From $w=f\left(x,y\right)$solve as:

$$\begin{gathered} \frac{\partial w}{\partial x}=\frac{\partial w}{\partial u}\frac{\partial u}{\partial x}+\frac{\partial w}{\partial v}\frac{\partial v}{\partial x} \\ \frac{\partial w}{\partial x}=\frac{1}{2}\frac{\partial w}{\partial u}+\frac{1}{2}\frac{\partial w}{\partial v} \\ \frac{\partial }{\partial x}=\frac{1}{2}\frac{\partial }{\partial u}+\frac{1}{2}\frac{\partial }{\partial v} \end{gathered}$$ …… (1)

Also:

$$\begin{gathered} \frac{\partial w}{\partial y}=\frac{\partial w}{\partial u}\frac{\partial u}{\partial y}+\frac{\partial w}{\partial v}\frac{\partial v}{\partial y} \\ \frac{\partial w}{\partial y}=\frac{1}{2}\frac{\partial w}{\partial u}-\frac{1}{2}\frac{\partial w}{\partial v} \\ \frac{\partial }{\partial y}=\frac{1}{2}\frac{\partial }{\partial u}-\frac{1}{2}\frac{\partial }{\partial v} \end{gathered}$$ …… (2)
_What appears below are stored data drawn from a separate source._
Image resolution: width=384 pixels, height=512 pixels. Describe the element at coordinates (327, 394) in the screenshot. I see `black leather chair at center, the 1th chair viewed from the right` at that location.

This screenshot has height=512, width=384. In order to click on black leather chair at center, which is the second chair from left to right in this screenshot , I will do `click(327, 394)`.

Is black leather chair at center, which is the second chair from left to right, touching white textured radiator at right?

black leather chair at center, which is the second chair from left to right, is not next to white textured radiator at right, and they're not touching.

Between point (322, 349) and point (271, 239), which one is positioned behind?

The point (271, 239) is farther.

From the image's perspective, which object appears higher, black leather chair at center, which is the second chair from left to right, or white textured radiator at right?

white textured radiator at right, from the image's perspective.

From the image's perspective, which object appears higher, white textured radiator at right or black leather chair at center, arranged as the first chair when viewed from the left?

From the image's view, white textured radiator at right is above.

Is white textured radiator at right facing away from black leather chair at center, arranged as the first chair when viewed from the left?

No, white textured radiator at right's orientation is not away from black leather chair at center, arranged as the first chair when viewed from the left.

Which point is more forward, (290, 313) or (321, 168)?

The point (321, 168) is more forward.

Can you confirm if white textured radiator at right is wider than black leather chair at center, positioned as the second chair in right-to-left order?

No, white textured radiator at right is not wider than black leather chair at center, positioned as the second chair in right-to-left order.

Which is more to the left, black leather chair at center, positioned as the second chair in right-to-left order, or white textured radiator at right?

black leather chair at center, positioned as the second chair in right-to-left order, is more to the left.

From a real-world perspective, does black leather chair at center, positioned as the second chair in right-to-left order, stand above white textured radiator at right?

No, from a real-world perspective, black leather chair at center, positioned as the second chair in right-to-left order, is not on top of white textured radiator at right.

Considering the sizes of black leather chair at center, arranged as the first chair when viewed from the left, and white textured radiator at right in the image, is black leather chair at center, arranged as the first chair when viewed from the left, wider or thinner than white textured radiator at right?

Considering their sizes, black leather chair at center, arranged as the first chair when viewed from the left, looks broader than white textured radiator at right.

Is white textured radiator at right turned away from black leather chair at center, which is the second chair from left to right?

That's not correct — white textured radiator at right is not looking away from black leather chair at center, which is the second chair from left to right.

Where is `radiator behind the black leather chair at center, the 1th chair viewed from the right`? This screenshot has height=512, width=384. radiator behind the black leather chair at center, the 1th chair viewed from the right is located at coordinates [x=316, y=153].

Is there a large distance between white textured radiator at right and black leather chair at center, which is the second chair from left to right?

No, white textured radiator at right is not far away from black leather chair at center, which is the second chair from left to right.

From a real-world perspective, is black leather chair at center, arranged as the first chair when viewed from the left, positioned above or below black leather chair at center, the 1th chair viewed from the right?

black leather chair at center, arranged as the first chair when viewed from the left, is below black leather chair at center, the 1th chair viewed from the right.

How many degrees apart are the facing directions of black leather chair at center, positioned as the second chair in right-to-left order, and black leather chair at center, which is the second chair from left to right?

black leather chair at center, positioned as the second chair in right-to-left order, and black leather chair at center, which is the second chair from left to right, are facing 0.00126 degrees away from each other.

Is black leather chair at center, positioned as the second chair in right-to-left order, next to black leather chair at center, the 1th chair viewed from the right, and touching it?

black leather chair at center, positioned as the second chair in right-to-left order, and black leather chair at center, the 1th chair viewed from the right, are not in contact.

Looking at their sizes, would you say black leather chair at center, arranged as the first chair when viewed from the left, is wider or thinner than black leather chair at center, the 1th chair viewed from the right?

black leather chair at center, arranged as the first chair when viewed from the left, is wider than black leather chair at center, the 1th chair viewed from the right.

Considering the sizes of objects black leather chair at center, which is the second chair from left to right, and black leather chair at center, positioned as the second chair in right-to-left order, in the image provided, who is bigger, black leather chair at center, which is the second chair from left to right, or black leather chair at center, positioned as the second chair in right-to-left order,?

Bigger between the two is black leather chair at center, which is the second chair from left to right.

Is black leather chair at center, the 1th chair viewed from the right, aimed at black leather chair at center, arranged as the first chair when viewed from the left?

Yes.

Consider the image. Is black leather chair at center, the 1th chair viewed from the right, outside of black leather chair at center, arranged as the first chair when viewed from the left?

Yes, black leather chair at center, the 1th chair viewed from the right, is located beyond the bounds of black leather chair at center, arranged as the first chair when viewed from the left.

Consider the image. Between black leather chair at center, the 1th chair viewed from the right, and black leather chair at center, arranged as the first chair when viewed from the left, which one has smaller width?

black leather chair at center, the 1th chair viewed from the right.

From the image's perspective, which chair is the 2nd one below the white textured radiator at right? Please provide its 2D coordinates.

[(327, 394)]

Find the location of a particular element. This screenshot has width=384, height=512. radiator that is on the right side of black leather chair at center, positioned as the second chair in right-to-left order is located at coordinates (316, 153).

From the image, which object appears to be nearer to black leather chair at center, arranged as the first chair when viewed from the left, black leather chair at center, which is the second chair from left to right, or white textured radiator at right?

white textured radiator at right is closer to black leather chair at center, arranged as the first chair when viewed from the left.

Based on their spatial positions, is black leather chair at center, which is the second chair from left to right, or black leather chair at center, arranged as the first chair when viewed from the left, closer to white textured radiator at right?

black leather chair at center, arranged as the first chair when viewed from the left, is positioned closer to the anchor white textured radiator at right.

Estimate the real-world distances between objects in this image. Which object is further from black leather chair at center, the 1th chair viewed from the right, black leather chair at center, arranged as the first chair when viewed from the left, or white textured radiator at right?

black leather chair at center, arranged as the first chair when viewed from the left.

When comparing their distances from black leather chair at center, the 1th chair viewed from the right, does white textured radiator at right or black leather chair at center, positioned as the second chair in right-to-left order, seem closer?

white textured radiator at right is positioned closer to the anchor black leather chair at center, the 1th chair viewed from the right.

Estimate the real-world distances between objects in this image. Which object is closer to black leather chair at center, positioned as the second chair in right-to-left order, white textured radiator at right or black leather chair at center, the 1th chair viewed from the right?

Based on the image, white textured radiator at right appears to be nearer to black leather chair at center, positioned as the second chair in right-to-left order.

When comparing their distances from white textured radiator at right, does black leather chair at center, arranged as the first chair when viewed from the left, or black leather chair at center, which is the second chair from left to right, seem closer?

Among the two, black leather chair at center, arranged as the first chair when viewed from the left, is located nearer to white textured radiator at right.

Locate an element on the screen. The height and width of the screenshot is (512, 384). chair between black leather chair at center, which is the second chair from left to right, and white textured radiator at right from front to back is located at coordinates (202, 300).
Solve for the double differential as:

$$\begin{gathered} \frac{{\partial }^{2}w}{\partial x^2}=\frac{\partial }{\partial x}\left(\frac{\partial w}{\partial x}\right) \\ =\left(\frac{1}{2}\frac{\partial }{\partial u}+\frac{1}{2}\frac{\partial }{\partial v}\right)\left(\frac{1}{2}\frac{\partial w}{\partial u}+\frac{1}{2}\frac{\partial w}{\partial v}\right) \\ =\frac{1}{4}\frac{{\partial }^{2}w}{\partial u^2}+\frac{1}{2}\frac{{\partial }^{2}w}{\partial u\partial v}+\frac{1}{4}\frac{{\partial }^{2}w}{\partial v^2} \end{gathered}$$

Similarly,

$$\begin{gathered} \frac{{\partial }^{2}w}{\partial y^2}=\frac{\partial }{\partial y}\left(\frac{\partial w}{\partial y}\right) \\ =\left(\frac{1}{2}\frac{\partial }{\partial u}-\frac{1}{2}\frac{\partial }{\partial v}\right)\left(\frac{1}{2}\frac{\partial w}{\partial u}-\frac{1}{2}\frac{\partial w}{\partial v}\right) \\ =\frac{1}{4}\frac{{\partial }^{2}w}{\partial u^2}-\frac{1}{2}\frac{{\partial }^{2}w}{\partial u\partial v}+\frac{1}{4}\frac{{\partial }^{2}w}{\partial v^2} \end{gathered}$$

From $\frac{{\partial }^{2}w}{\partial x^2}-\frac{{\partial }^{2}w}{\partial y^2}=1$, solve as:

$$\begin{gathered} \frac{{\partial }^{2}w}{\partial x^2}-\frac{{\partial }^{2}w}{\partial y^2}=1 \\ \frac{1}{4}\frac{{\partial }^{2}w}{\partial u^2}+\frac{1}{2}\frac{{\partial }^{2}w}{\partial u\partial v}+\frac{1}{4}\frac{{\partial }^{2}w}{\partial v^2}-\frac{1}{4}\frac{{\partial }^{2}w}{\partial u^2}+\frac{1}{2}\frac{{\partial }^{2}w}{\partial u\partial v}-\frac{1}{4}\frac{{\partial }^{2}w}{\partial v^2}=1 \\ \frac{1}{2}\frac{{\partial }^{2}w}{\partial u\partial v}+\frac{1}{2}\frac{{\partial }^{2}w}{\partial u\partial v}=1 \\ \frac{{\partial }^{2}w}{\partial u\partial v}=1 \end{gathered}$$

Hence proved, w satisfies $\frac{{\partial }^{2}w}{\partial u\partial v}=1$.